* **Questions on the material**:
(a) List everyone in the passage about the writing exercise below who speaks or offers a view, using the words the passage uses for each.
(b) Please quote the passage about the writing exercise below verbatim, beginning at "Someone else was" and stopping after "true and perfect.".

* **Selected text**:
----
Then the poet asked for feedback. “What do you think you practiced?”
“I’m wondering the same thing.”, one of the artists responded. “I still don’t know what the goal of this exercise is. I’ve learned that my answers are usually too real, too honest, too detailed. I’m expected to just say “good”. So this exercise feels like it’s trying to teach me the opposite, or maybe help me find a middle ground, which can be good, but then I’d like you to be clear about that.”
Someone else was held captive by the consummate adjective: “I wrote ‘vertwijfeld, dus’, but I’m not sure I actually was vertwijfeld. Maybe I just wrote it because of the way the exercise was phrased.”
Another participant suggested repeating the exercise five times in order to break free from the need to make every sentence true and perfect.
“Words slip through everybody’s fingers.”, the professor chimed in. “Writing can be a kind of test, you write something down to determine whether or not it is really true. But what we want to do with these exercises is to create a playground, a space where it is not possible to make mistakes. Where you can operate without judgement, where these topics are relieved from some of their heaviness.”
----
* **Provided records**:
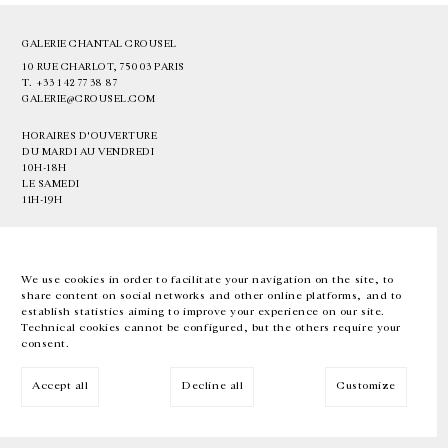
GALERIE CHANTAL CROUSEL
10 RUE CHARLOT, 75003 PARIS
T.
+33 1 42 77 38 87
GALERIE@CROUSEL.COM
HORAIRES D'OUVERTURE
DU MARDI AU VENDREDI
10H-18H
LE SAMEDI
11H-19H
LES ESPACES DE LA GALERIE SERONT FERMÉS À PARTIR DU 23 JUILLET
JUSQU'AU 4 SEPTEMBRE INCLUS
We use cookies in order to facilitate your navigation on the site, to
share content on social networks and other online platforms, and to
Facebook
Instagram
EN
FR
中文
establish statistics aiming to improve your experience on our site.
Technical cookies cannot be configured, but the others require your
consent.
Inscrivez-vous à notre newsletter
Accept all
Decline all
Customize
© Galerie Chantal Crousel 2026
Mentions légales
Cookies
----
* **Answers for the tasks**:
(a)
- the poet
- one of the artists
- someone else
- another participant
- the professor

(b)
Someone else was held captive by the consummate adjective: “I wrote ‘vertwijfeld, dus’, but I’m not sure I actually was vertwijfeld. Maybe I just wrote it because of the way the exercise was phrased.”
Another participant suggested repeating the exercise five times in order to break free from the need to make every sentence true and perfect.